Philip Treacy, the milliner whose extraordinary exhibition When Philip Met Isabella captivated thousands of visitors to the Dowse Art Museum in 2007,  also features in the exhibition (as well as appearing on this week’s episode of Project Runway!)  Historically, hats and royalty go hand-and-hand. As Treacy says  ’I make hats for royalty from all over the world because they wear hats’, and on the subject of hats and Royal weddings, ‘They’re exciting hats to make, because hats and royal weddings are both about magic, happiness and a sense of celebration.”  In April 2005 he added the final touch of magic to Camilla Parker-Bowles’ elegant wedding outfit by Robinson Valentine.
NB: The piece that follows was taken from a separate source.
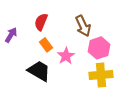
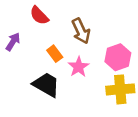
red semicircle: (41, 22) -> (39, 16), moved, turned -66
brown arrow: (83, 26) -> (81, 31), moved

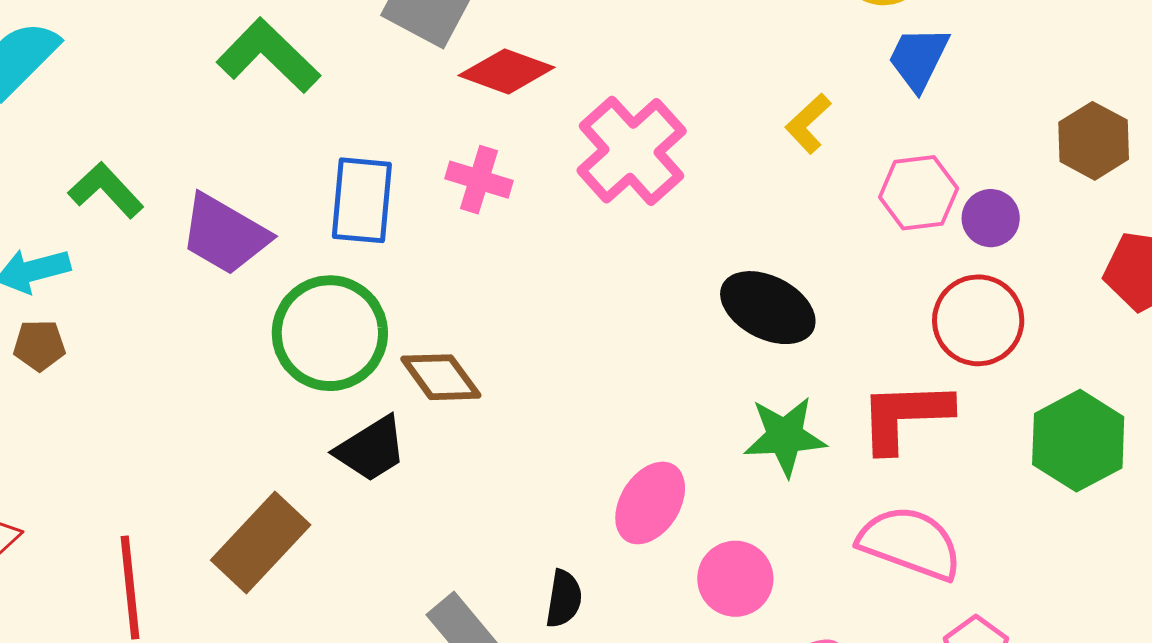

As Treacy also comments, hats are not just for Royalty. Everyone has a head, so anyone can wear a hat. Anyone can also wear  a great wedding or civil union ensemble, and we would love to see YOURS. We’d like to invite you to dig out your wonderful family photographs of weddings and more recently, civil unions and  upload them to our wedding photo database. We’ve already uploaded a selection of images from our photography collection to get the ball rolling. Our aim is to provide a rich record of how our society and fashions have changed, revealing patterns of migration, and what is unique to New Zealand. We hope that rather than over-dosing on wedding fever, that you get in the swing of it and let it carry you away! We’d love to rival the V&A’s already rich database.